■ Page excerpt ■
################

The Ganges Brahmaputra Delta can be divided into four major categories: i) Moribund delta, ii) Mature delta and iii) Active delta and iv) Tidally active delta (Figure 2).
(i) The moribund delta: The western part of the deltaic plain, bound on the east by Gorai-Madhumati Rivers, comprises the areas which extend from the northern boundary of the Khulna district to Jessore and part of Kushtia district. The area of moribund delta covers an area of about 18000 km2. The rivers of the moribund delta cannot bring down enough water and silt, even in flood and, being confined within high levees, are not in a position to inundate the entire area.
ii) The mature delta: The mature delta covers an area of about 31500 km2 in Bangladesh and in West Bengal of India. On average, it includes Murshidabad (West Bengal, India), Nadia and 24-Parganas of India and Meherpur, Kushtia, Chuadanga, Jhenaidaha, Magura, Jessore, Narial, Khulna, Sathkhira and Bagerhat districts of Bangladesh.

################

■ Provided data ■
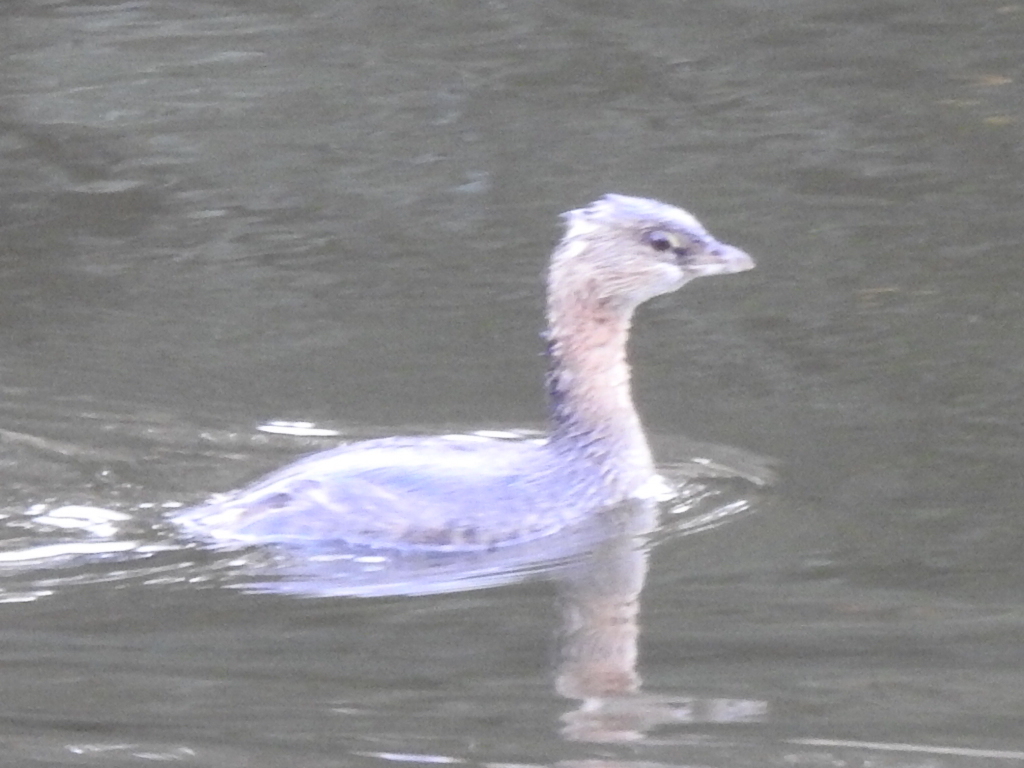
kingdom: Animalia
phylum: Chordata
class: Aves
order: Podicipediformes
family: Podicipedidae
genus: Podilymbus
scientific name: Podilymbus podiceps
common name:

################

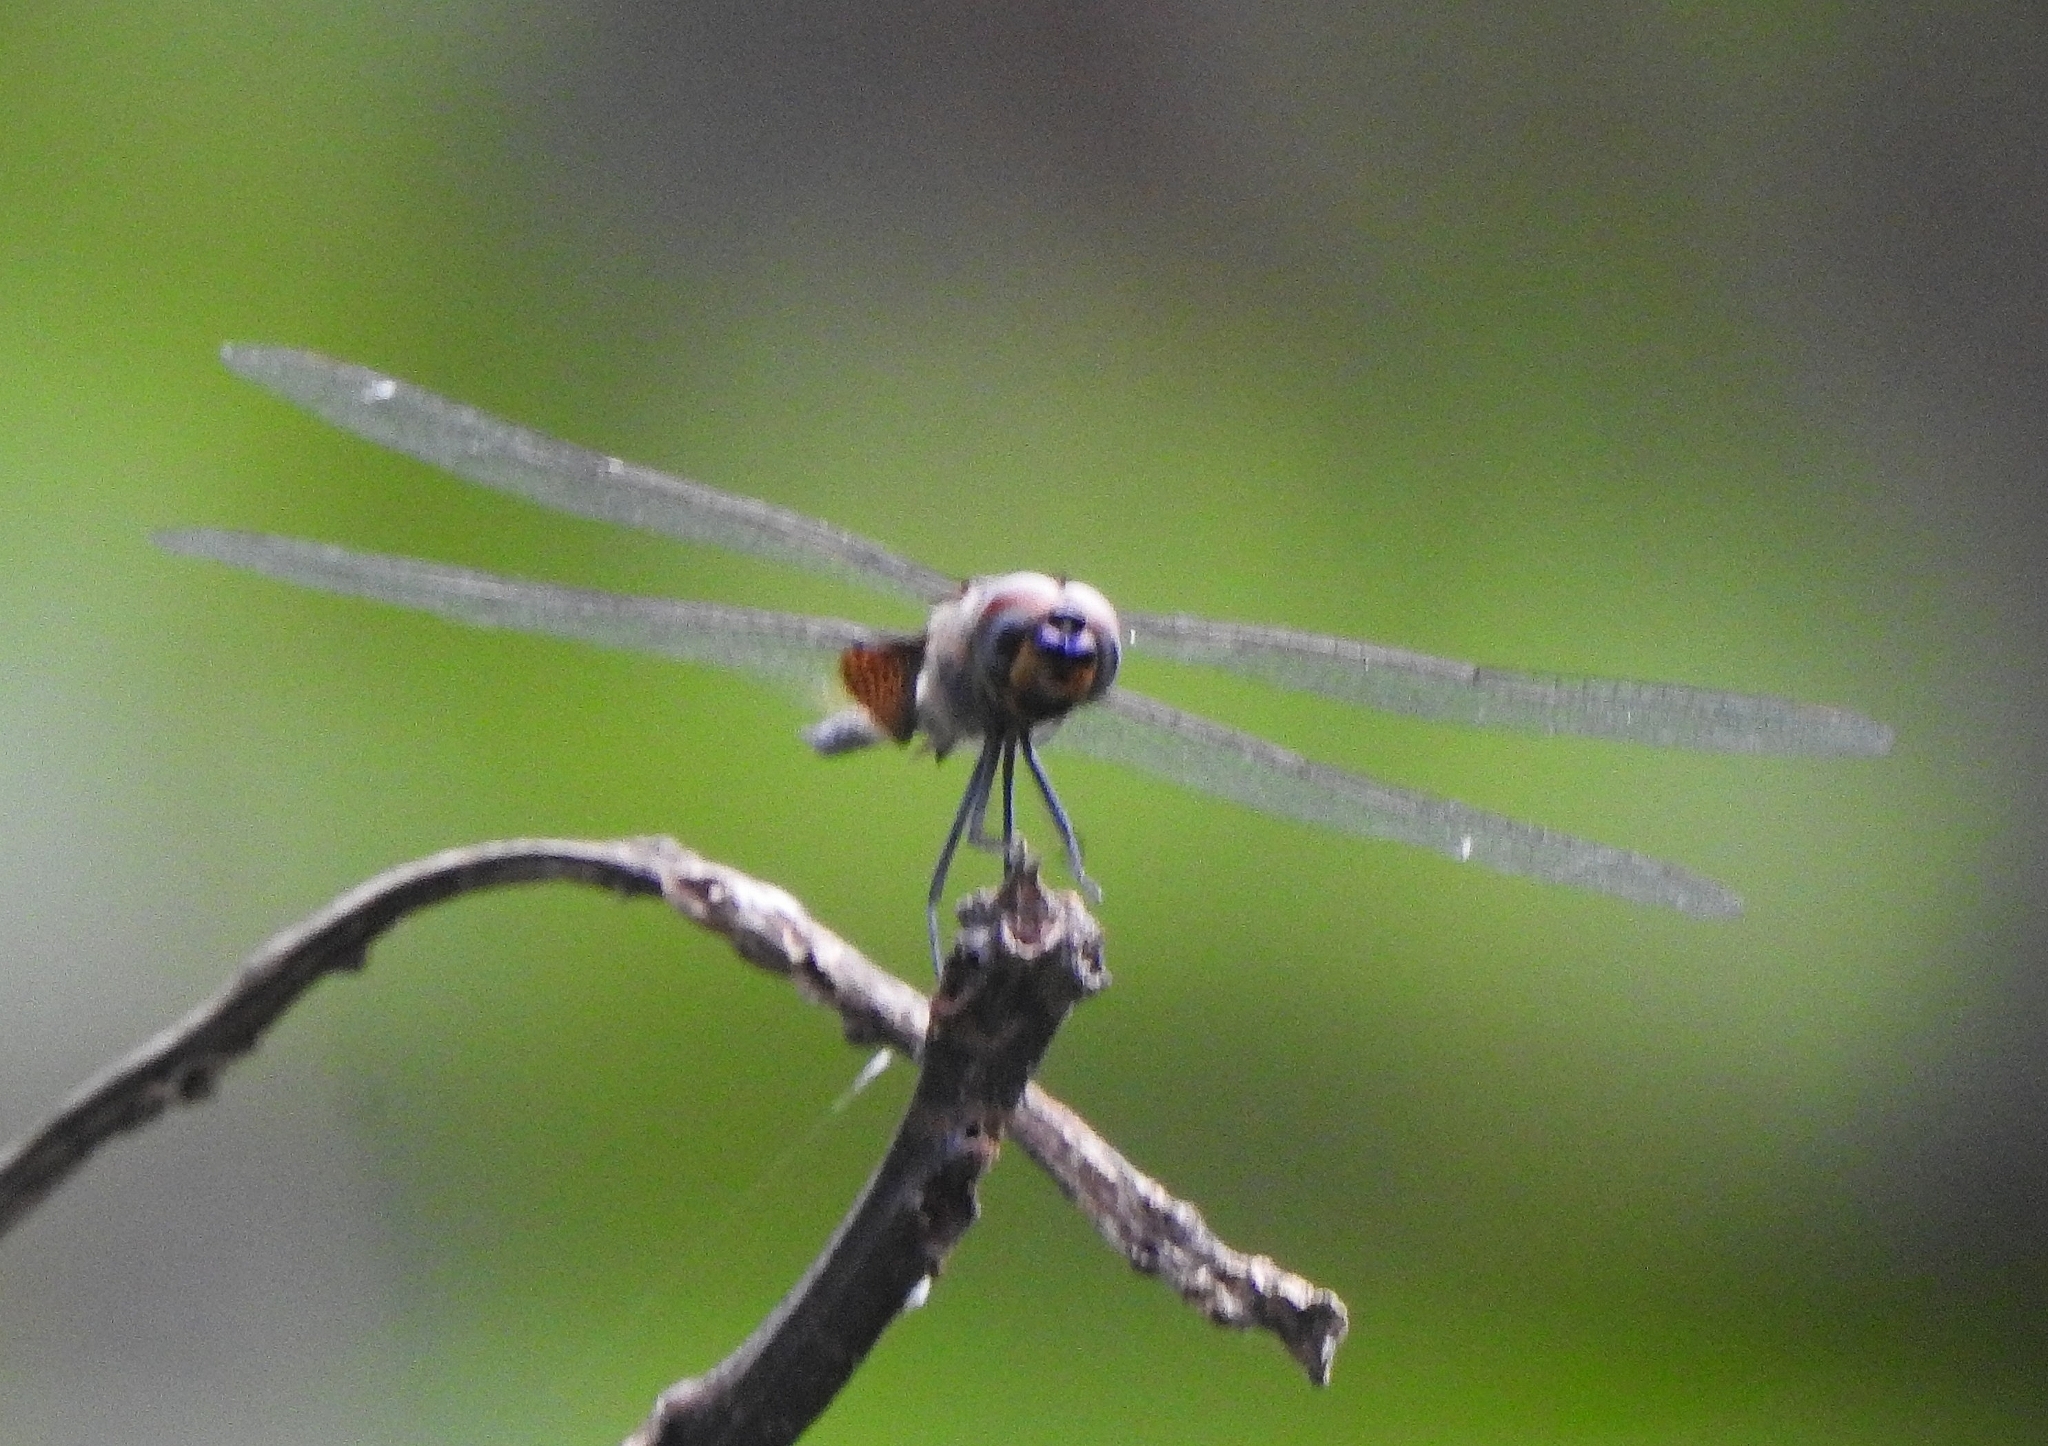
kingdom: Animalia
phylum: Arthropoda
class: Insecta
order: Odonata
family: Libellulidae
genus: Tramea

################

■ Tasks ■
**a)** In the passage on the Ganges Brahmaputra Delta, roughly how large an area does the moribund delta cover?
**b)** Continue the passage on the Ganges Brahmaputra Delta from its last sentence.

■ Responses to the exercise ■
**a)** About 18000 km2.

**b)**
iii) The active delta: The eastern active delta covers an area of about 16500 km2. This part of the Ganges- Brahmaputra delta is about 300 km long in the north-south direction and about 100 km and 130 km wide in the upper and middle reaches, respectively. The eastern active Ganges-Brahmaputra delta includes Rajbari, Faridpur, Shariatpur, and Madaripur, Gopalgonj, Lakshmipur, Pirojpur, Barisal, Jhalokati, Patuakhali, Barguna and Bhola districts of the country.
iv) The tidally active delta: The southwestern part of the Ganges delta is coastal area and a tidally active delta. It is dominated by coastal tidal currents. The tidally active delta actually is the southern part of the Sundarbans region. It covers an area of about 13500 km2. The tidally active delta includes the southern part of Bagerhat, Khulna, Sathkhira district of Bangladesh and south 24 Parganas district of West Bengal in India.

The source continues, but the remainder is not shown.